67 – Novembre ‘90

novembre , 1990

Il film di Bertrand Tavernier, Daddy nostalgie, se viene messo a confronto con gran parte della produzione più recente di cui abbiamo anche avuto occasione di parlare, rivela doti di grande correttezza e capacità professionale di regista e interpreti.
Non è però il caso di pensare al capolavoro, come qualcuno, anche a Cannes, ha fatto. È un lavoro di routine, di andamento banale e scontato, che affonda e fa affondare gli spettatori in una soporifera nebbiolina di noia. Realistiche sembrerebbero essere le intenzioni degli autori nel proporre come evento quotidiano la morte, il cui approssimarsi vorrebbe essere evocato con dimessa sincerità. Inoltre il tutto, sempre nelle intenzioni, viene soffuso di malinconica poesia.
Secondo noi questi fabbricanti di storie di tutti i giorni, attenti osservatori dei piccoli gesti e dei particolari apparentemente più insignificanti, dovrebbero leggere con più attenzione Giovanni Pascoli o Pierre Reverdy, per imparare da loro che cosa voglia dire scoprire cosa si può nascondere di grande e misterioso dietro il suono di una campana o nel brivido di una foglia. Se non si ha la grandezza spirituale di cogliere il palpito espresso dai gesti più semplici della vita, non si raccontano che storie qualunque, in un andirivieni di personaggi che risultano soltanto insulsi. Qui l’ottanta per cento della pellicola è occupato dalla descrizione delle colazioni del mattino, con una ripetitività esasperante. L’iterazione è un mezzo poetico molto importante, non dimentichiamo l’importanza dei «da capo» delle grandi arie operistiche. Però la ripetizione non deve mai diventare ripetitività, se non vuol correre il rischio di risvegliare la noia.
Una giovane donna, scrittrice di soggetti IX il cinema, viene richiamata da una telefonata al capezzale del padre, sottoposto a un gravissimo intervento (si supporrebbe « cuore aperto»). All’uscita dall’ospedale dopo l’operazione apparentemente riuscita, decide di passare coi due vecchi genitori qualche tempo, nella loro casetta alla periferia ormai devastata di una cittadina sul mare nel sud della Francia.
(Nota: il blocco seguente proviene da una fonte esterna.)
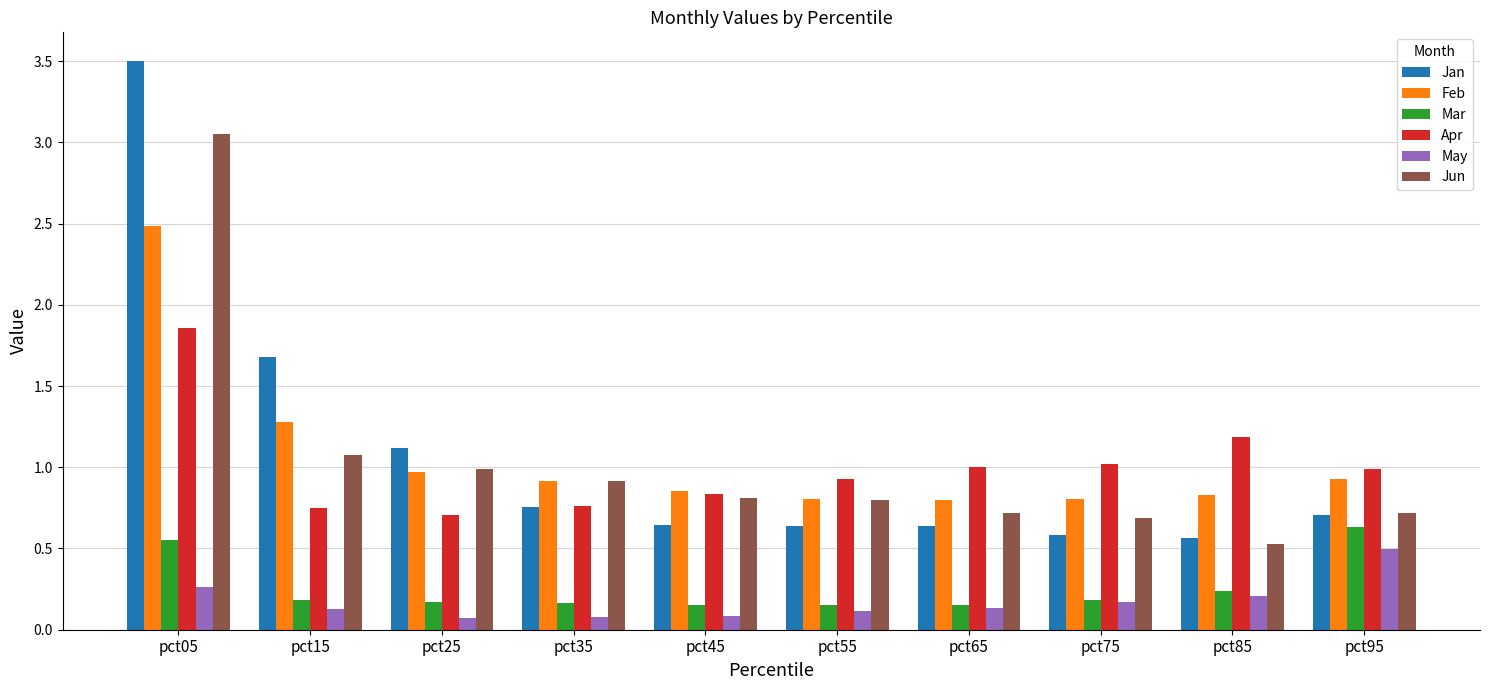

How many bars are there in each group?

6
Ben presto consapevole che quelli saranno gli ultimi giorni di vita del padre, la figlia si adopra perché trascorrano il più serenamente possibile, in contrasto bisbetico-affettuoso con la vecchia madre intransigente fino all’ultimo, anch’essa per amore. Come è giusto che sia, per quanto scontato, gran parte del rapporto è costituito dalla rievocazione con maggiore o minore rimpianto del passato. La nostalgia permette all’affetto di diventare esplicito. Quando pensa che la missione sia compiuta, la scrittrice ritorna al suo studio, giusto in tempo perché una nuova telefonata le annunci l’ormai sopraggiunta morte del padre.
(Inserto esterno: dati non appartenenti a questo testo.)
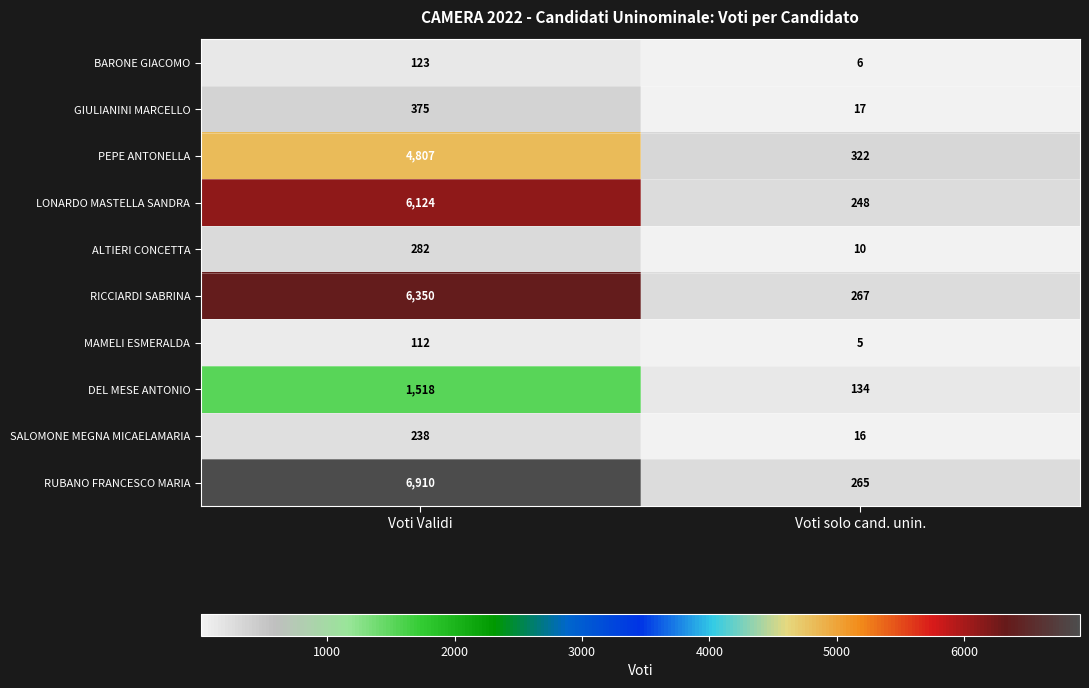

The LONARDO MASTELLA SANDRA series shows 346 at Voti solo cand. unin.. True or false?

False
Ciò che a nostro parere è nefasto di questa realizzazione è senz’altro l’effetto devastante del doppiaggio: una recitazione monotona sgradevole, inverosimile, che viene appiccicata senza criterio ai personaggi. La cosa è resa ancora più evidente dall’inserimento di molti dialoghi recitati in inglese dai due interpreti con la loro voce originale. Se vero che Jane Birkin continua ad avere una dizione insopportabile da «anatra»; è altrettanto vero che Dirk Bogarde sfodera un bella recitazione, con voce calda e sensuale, che, pur contrastando col vecchio personaggio decrepito, affascina e non ha nulla a che vedere con la voce chioccia ed inespressiva del suo doppiatore italiano. La fotografia di Denis Lenoir si ubriaca del paesaggio marino e dei particolari urbani e intimi. La musica di M. Denamel, priva di mordente, oscilla tra un ovvio jazz melodico ed alcune suggestioni baroccheggianti.